Pushing the boundaries of eye tracking research, integrity and privacy

An Austrian art historian Raphael Rosenberg from the University of Vienna is trying to find an answer to the impact of culture on art. At the same time, he and his team developed a very interesting eye tracking solution where your eye’s can be tracked without you knowing it. In this project, funded by the Austrian Science Fund FWF, they have been pushing and testing the boundaries of eye tracking research but also of integrity and personal privacy.

”The questions as to whether and to what extent visual habits and works of art are informed by the cultural environment of a given period are still a central issue in art history.”

-Raphael Rosenberg, Art Historian

To find an answer to this question the idea from Rosenberg and his team was, to track the natural viewing behavior in an art museum, without the participants knowing that they were tracked.

This itself is quite revolutionary because the challenge with eye tracking is that you need VERY high precision eye tracking camera’s in order to be able reliably track the eye movements.
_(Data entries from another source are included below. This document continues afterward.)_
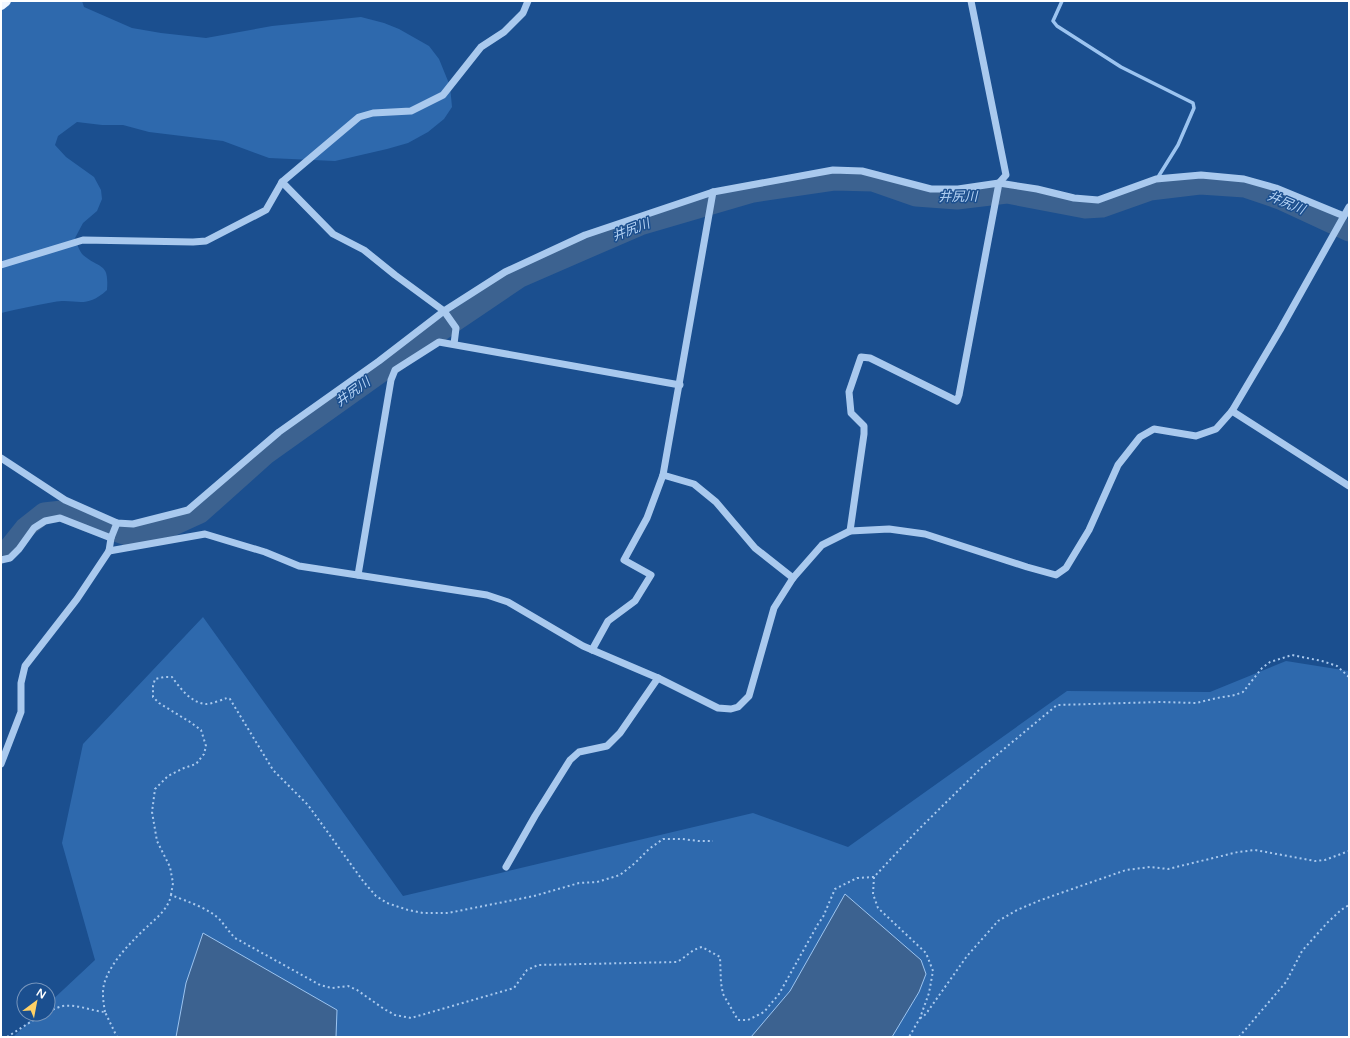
<svg xmlns="http://www.w3.org/2000/svg" width="1350" height="1038" viewBox="0 0 1350 1038" font-family="'Varela Round','Noto Sans JP',sans-serif">
	<style>
		.green { fill: #2e69ad }
		.water { fill: #3c6290; stroke: #9cc4f0 }
		.lines { fill: none; stroke-linecap: round; stroke-linejoin: round }
		.stream { stroke: #9cc4f0; stroke-width: 3.5 }
		.river { stroke: #3c6290; stroke-width: 21 }
		.path { stroke: #a9c9ee; stroke-width: 2; stroke-dasharray: 2 3; stroke-linecap: butt }
		.minor { stroke: #a9c9ee; stroke-width: 7 }
		.major { stroke: #f0f6ff; stroke-width: 10 }
		.labels { text-anchor: middle; dominant-baseline: central; stroke-width: 3; stroke-linejoin: round; paint-order: stroke }
		.water-label { font-size: 13px; font-style: italic; fill: #b5d3f5; stroke: #1b4f8f }
	</style>
	<rect width="100%" height="100%" fill="#1b4f8f"/>
	<g class="green">
		<path d="M 1,1 L 82,1 L 84,7 L 132,28 L 161,33 L 206,38 L 272,26 L 361,17 L 384,23 L 399,29 L 429,46 L 439,59 L 450,86 L 452,107 L 444,119 L 428,132 L 408,143 L 387,149 L 335,161 L 269,158 L 223,141 L 149,132 L 123,125 L 102,125 L 77,122 L 58,136 L 55,145 L 66,157 L 94,177 L 101,190 L 102,199 L 97,211 L 83,223 L 75,238 C 77,243 79,251 83,255 C 101,270 109,262 107,290 C 85,310 77,298 54,302 C 36,305 18,309 1,313 Z"/>
		<polygon points="203,617 403,896 753,813 848,847 1067,691 1210,692 1286,661 1349,671 1349,1037 13,1037 37,1014 48,1014 48,1004 95,960 62,843 83,744"/>
	</g>
	<g class="water">
		<polygon points="845,894 921,960 926,974 919,992 892,1037 751,1037 790,991"/>
		<polygon points="203,933 337,1010 336,1037 176,1037 186,983"/>
	</g>
	<g class="lines">
		<polyline class="stream" points="1062,1 1053,21 1057,26 1121,67 1193,103 1194,108 1178,145 1150,190"/>
		<polyline class="river" points="1,551 9,548 25,528 44,513 62,511 84,520 127,535 165,529 200,513 266,454 412,350 520,277 640,225 753,192 834,180 873,181 916,196 957,199 1007,193 1085,208 1102,207 1150,190 1200,184 1245,187 1280,199 1349,231"/>
		<g class="path">
			<polyline points="874,877 873,894 878,908 926,953 933,971 929,993 920,1018 909,1037"/>
			<path d="M 171,895 L 173,883 L 170,867 L 157,841 L 152,812 L 155,789 L 168,776 L 184,768 L 196,764 L 204,754 L 206,746 L 201,730 L 190,722 L 159,703 L 153,697 L 153,686 L 155,679 L 164,677 L 172,677 C 180,688 191,703 206,704 C 212,704 221,700 227,698 L 230,699 L 273,770 L 308,805 L 363,881 L 376,896 L 387,903 L 408,910 L 423,913 L 448,913 L 534,896 L 579,883 L 597,882 L 620,875 L 635,863 L 649,849 L 663,839 L 682,839 L 698,841 L 713,841"/>
			<path d="M 48,1011 C 53,1010 58,1007 63,1006 C 77,1004 92,1011 105,1012 L 117,1037"/>
			<path d="M 105,1012 C 104,1006 103,1000 103,994 C 102,969 133,940 150,924 C 159,916 169,907 171,895 C 186,901 211,909 221,921 C 226,927 230,933 235,938 L 320,985 L 332,988 L 348,986 L 357,990 L 384,1009 L 395,1015 L 411,1018 L 514,988 L 527,970 L 538,965 L 677,962 C 686,957 692,949 702,947 L 720,957 L 721,983 L 723,994 L 738,1020 L 748,1020 L 764,1012 L 779,994 L 818,924 L 823,917 L 835,889 L 857,878 L 874,877 L 917,831 L 981,768 L 1057,705 L 1160,702 L 1196,703 L 1217,698 L 1235,695 L 1243,692 L 1262,668 L 1270,662 L 1292,655 L 1322,661 L 1337,666 L 1349,677"/>
			<polyline points="920,1018 923,1017 928,1011 967,956 998,921 1017,910 1041,900 1126,870 1150,867 1168,869 1238,852 1255,850 1315,861 1325,860 1349,851"/>
			<polyline points="7,1037 43,1014"/>
			<polyline points="1239,1037 1286,982 1302,951 1327,923 1341,910 1349,905"/>
		</g>
		<g class="minor">
			<polyline points="282,182 333,234 364,250 395,275 444,311 456,328 454,344"/>
			<polyline points="1,265 83,240 193,242 206,241 266,210 282,182 359,117 373,113 411,111 443,95 481,47 504,32 523,13 528,1"/>
			<polyline points="1232,411 1349,486"/>
			<polyline points="1,458 65,500 117,523 133,524 188,510 279,432 379,361 444,311 505,272 585,235 713,192 833,170 862,171 931,189 958,189 999,183 1037,189 1074,198 1098,200 1156,179 1201,175 1244,179 1276,188 1344,216"/>
			<polyline points="663,475 694,484 716,502 755,548 793,578"/>
			<polyline points="850,531 864,434 864,426 851,413 849,392 861,357 870,358 957,401 959,395 999,183 1006,175 971,1"/>
			<polyline points="109,551 205,534 265,552 299,566 487,595 508,602 583,646 658,678 718,708 731,709 738,707 749,696 774,608 793,578 822,545 850,531 889,529 925,534 1027,567 1056,575 1066,568 1089,530 1118,465 1140,437 1154,429 1196,436 1216,429 1232,411 1280,330 1349,207"/>
			<polyline points="1,560 10,558 19,549 34,528 45,521 60,518 111,538"/>
			<polyline points="358,575 391,380 395,370 439,342 680,385"/>
			<polyline points="592,650 608,621 635,601 651,575 624,560 647,518 663,475 713,192"/>
			<polyline points="1,764 21,712 21,683 25,666 77,599 109,551 111,538 117,523"/>
			<polyline points="506,867 535,816 570,760 579,752 607,746 620,733 658,678"/>
		</g>
		<polyline class="major" points="1,5 6,1"/>
	</g>
	<g class="labels">
		<g class="water-label">
			<text transform="translate(958 197) rotate(-1)">井尻川</text>
			<text transform="translate(1286 203) rotate(23)">井尻川</text>
			<text transform="translate(631 230) rotate(-21)">井尻川</text>
			<text transform="translate(353 392) rotate(-36)">井尻川</text>
		</g>
	</g>
	<rect width="1350" height="1038" fill="none" stroke="#ffffff" stroke-width="4"/>
	<g transform="translate(36 1002) rotate(32)"><circle r="19" fill="#1b4f8f" stroke="#7695bc"/>
	<path d="M0-3L7 15L0 10L-7 15Z" fill="#ffd166"/>
	<text y="-6" font-size="11" font-weight="bold" text-anchor="middle" fill="#ffffff">N</text>
	</g>
</svg>
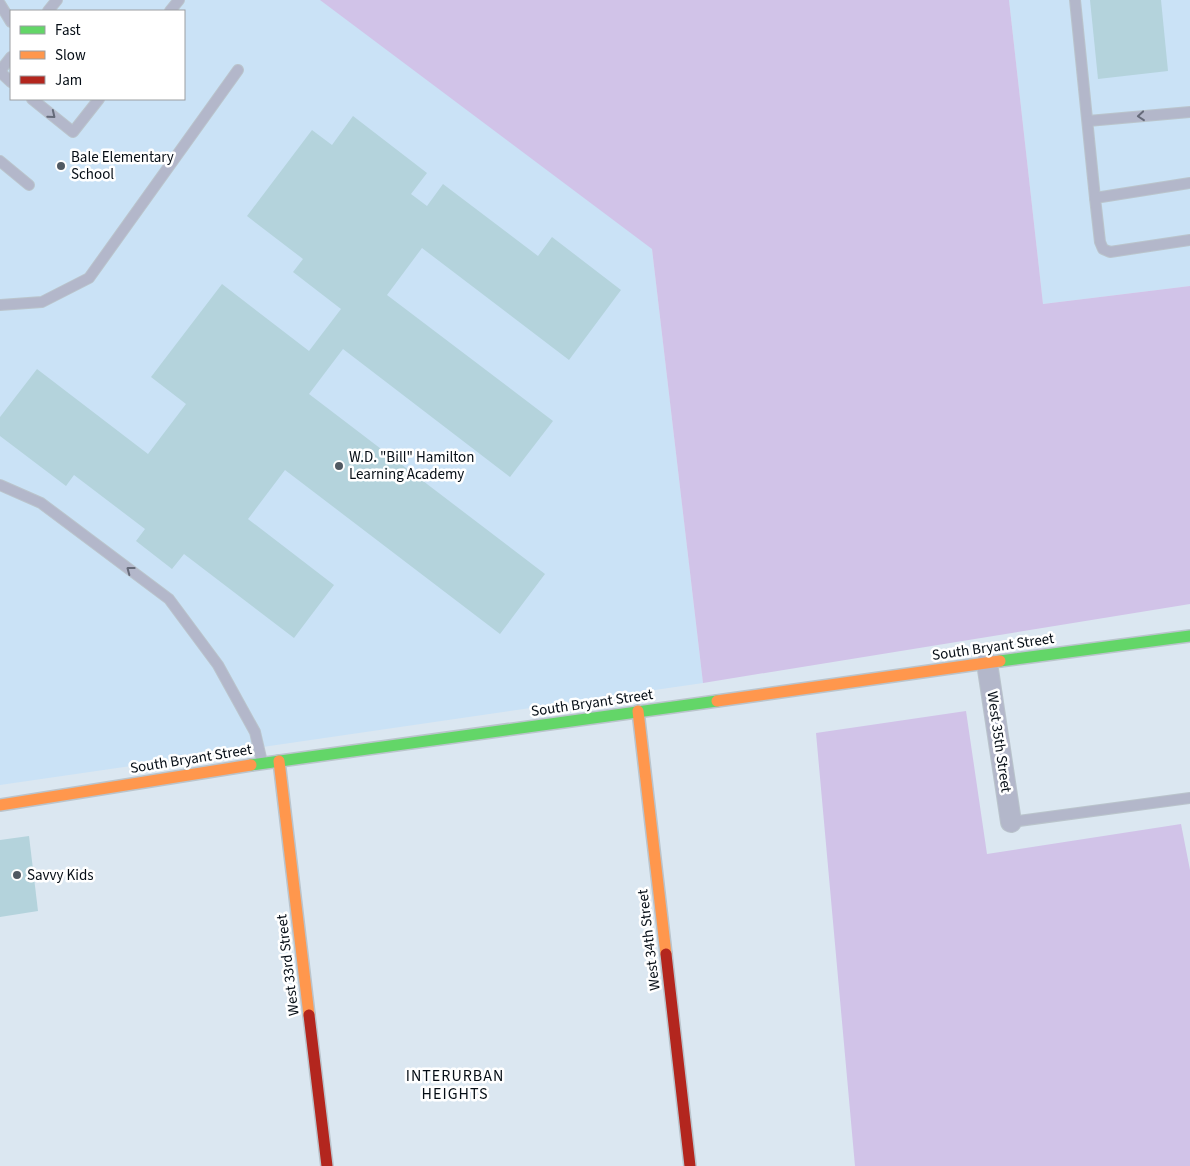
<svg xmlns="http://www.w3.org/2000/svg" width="1190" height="1166" font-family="'Source Sans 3',sans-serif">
<rect width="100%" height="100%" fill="#dbe7f1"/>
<g fill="#cae2f6" fill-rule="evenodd">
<path d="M0,0h806l-154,249 51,434 -703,102zM11,11h173v88h-173z"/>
<path d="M1009,0h181v286l-147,18z"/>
</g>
<g fill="#d1c3e8">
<path d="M320,0h689l34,304 147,-18v318l-487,79 -51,-434z"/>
<path d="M966,711l21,143 194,-30 9,46v296h-335l-39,-433z"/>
</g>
<g fill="#b4d3dc">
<path d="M1090,0h71l7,71 -70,8z"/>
<path d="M353,116l74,57 -16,21 16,12 16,-22 95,72 14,-19 69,53 -52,70 -147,-112 -35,47 166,126 -43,56 -167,-128 -34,45 236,180 -45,60 -215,-164 -37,49 86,66 -40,53 -110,-84 -12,15 -36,-28 9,-12 -71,-54 -8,11 -66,-50v-19l37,-48 111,85 38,-50 -35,-27 71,-93 87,67 32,-42 -48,-37 10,-13 -56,-43 65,-86 20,15z"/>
<path d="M29,836l9,75 -38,6v-77z"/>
</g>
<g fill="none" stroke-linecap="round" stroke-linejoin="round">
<defs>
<g id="lane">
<path d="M1075,0l20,198"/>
<path d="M0,4l11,18"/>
<path d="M48,11l9,-11"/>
<path d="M170,11l9,-11"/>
<path d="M0,71l11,-14"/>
<path d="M0,72l11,10"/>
<path d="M32,99l41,33 26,-33"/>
<path d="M1088,121l102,-9"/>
<path d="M0,161l29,24"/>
<path d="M1190,183l-95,15 5,44 3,7 7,3 80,-12"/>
<path d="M0,305l42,-3 47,-24 149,-208"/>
<path d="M0,485l41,18 128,96 49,66 37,67 7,30"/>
<path d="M1011,822l179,-24"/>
</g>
<path id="street" d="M987,663l24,159"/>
<g id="fast">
<path d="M1000,661l190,-25"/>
<path d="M251,765l466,-64"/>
</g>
<g id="slow">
<path d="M717,701l283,-40"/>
<path d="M638,711l28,243"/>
<path d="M279,761l30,254"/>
<path d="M0,805l251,-40"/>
</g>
<g id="jam">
<path d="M666,954l24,212"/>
<path d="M309,1015l18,151"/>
</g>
</defs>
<use href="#lane" stroke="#bac4cc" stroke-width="12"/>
<use href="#street" stroke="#bac4cc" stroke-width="22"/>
<use href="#fast" stroke="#bac4cc" stroke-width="14"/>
<use href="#slow" stroke="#bac4cc" stroke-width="14"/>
<use href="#jam" stroke="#bac4cc" stroke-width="14"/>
<use href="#lane" stroke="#b3b7ca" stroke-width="10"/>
<use href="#street" stroke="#b3b7ca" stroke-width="20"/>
<use href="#fast" stroke="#63d668" stroke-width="11"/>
<use href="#slow" stroke="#ff974d" stroke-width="11"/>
<use href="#jam" stroke="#b3261e" stroke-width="11"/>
</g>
<defs><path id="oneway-chevron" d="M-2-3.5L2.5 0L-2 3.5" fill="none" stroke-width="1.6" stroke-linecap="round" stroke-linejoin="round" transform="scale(1.25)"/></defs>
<g stroke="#656a79">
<use href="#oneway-chevron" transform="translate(52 115) rotate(39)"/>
<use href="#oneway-chevron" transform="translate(1141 116) rotate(175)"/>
<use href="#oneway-chevron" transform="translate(130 570) rotate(-143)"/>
</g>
<g fill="#505962" stroke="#fff" stroke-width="2">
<circle cx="61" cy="166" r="5"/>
<circle cx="339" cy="466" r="5"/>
<circle cx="17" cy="875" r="5"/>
</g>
<g text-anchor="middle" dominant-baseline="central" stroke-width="5" stroke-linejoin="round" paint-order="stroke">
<g font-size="15" fill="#050d15" stroke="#fff" text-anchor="start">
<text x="71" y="157">Bale Elementary<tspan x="71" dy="17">School</tspan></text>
<text x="349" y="457">W.D. "Bill" Hamilton<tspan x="349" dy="17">Learning Academy</tspan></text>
<text x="27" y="875">Savvy Kids</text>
</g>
<g font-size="15" fill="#050d15" stroke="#fff">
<text transform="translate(993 647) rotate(-8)">South Bryant Street</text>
<text transform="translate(592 703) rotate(-8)">South Bryant Street</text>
<text transform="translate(999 742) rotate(82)">West 35th Street</text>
<text transform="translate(191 759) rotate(-9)">South Bryant Street</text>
<text transform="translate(649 940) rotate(-97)">West 34th Street</text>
<text transform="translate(288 965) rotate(-97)">West 33rd Street</text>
</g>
<g font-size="16" letter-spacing="1" fill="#050d15" stroke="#fff">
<text x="455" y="1076">INTERURBAN<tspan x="455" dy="18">HEIGHTS</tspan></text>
</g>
</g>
<rect x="10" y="10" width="175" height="90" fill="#ffffff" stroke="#9b9ea1"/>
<rect x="20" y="26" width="25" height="8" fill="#63d668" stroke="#9b9ea1"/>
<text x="55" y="35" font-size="15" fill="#050d15">Fast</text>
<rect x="20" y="51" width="25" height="8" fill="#ff974d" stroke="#9b9ea1"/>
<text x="55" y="60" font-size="15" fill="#050d15">Slow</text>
<rect x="20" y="76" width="25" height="8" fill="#b3261e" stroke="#9b9ea1"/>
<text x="55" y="85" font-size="15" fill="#050d15">Jam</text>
</svg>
In our research we always use the best eye trackers and we calibrate them for each participant, so we know the challenge in this idea.

Secret eye tracking camera’s

In the Vienna Museum for Art History they built two pedestals encased by semi-permeable black acrylic glass that appeared to belong to the museum inventory.

In these pedestals they secretly hid four infrared camera’s that were developed and highly adapted for this purpose by Fraunhofer IDMT . Two low-solution facetracking cameras, establishing the presence of a face and defining the coordinates of the eyes. And two high-resolution cameras focusing on the eye coordinates. The camera’s were connected to a pc and remotely connected through WiFi.

To make it work, the test subjects needed to always stand in the exact same place. Therefore, they built a wall with a window for this purpose, in the specific design of the rest of the museum walls. If a visitor wanted to view the picture, he/she had to stand exactly in front of the window.

Controlled by an app

Disguised as museum staff they recorded the visitors from a distance operating the recording process with an app on their smartphone. Now, as far as I know, this is the first time people’s eyes are being tracked without them knowing it. The researchers asked the participants afterwards for their consent and did a retrospective questionnaire in which the individuals provided data for additional evaluation to complete the research.

Post-hoc calibration

Not surprisingly, they couldn’t reach the promised quality in the eye tracking data. Therefore their partners Prof. Dr.-Ing. Peter Husar , Head of Bio-Inspired Technologies at the Fraunhofer IDMT Ilmenau and Jun.-Prof. Dr. Enkelejda Kasneci from the Perception Engineering Group at the Eberhard Karls Universität Tübinge developed a software solution for an post-hoc calibration. The process includes a semantic based adjustment of data point clouds. For example: If they see a cloud of data point next to a face, they assumed, that the cloud should be directly on the face and shift it. If they could do this for at least 3 clouds the software was able to make a calibration for the whole data set. A smart way to post-hoc calibrate the data.

The difference between people from Japan and Austria

The research has finished and they tracked the eyes of 800 people in four weeks and data analysis is ongoing. The question that seems to be confirmed in previous research from 2009 is that people from Japan look different at art compared to people from Austria. This means that is that there is a cultural difference in the tendency to concentrate on the foreground or background of images, which is connected to the theory of western-type individualism as opposed to Asian collectivism. The Japanese respondents clearly focussed more attention on the background of the paintings than the Austrian viewers, who tended to concentrate more on the figures in the foreground. It will be interesting to know what more findings will come out of this research.

Where do the boundaries go?

The future is here and this technique will further develop into such high quality hardware and software that it won’t be necessary to stand on the same spot and in the end we will be able to do very exiting research with this, but the question is where do the boundaries for integrity and privacy go in this type of research? What do you think?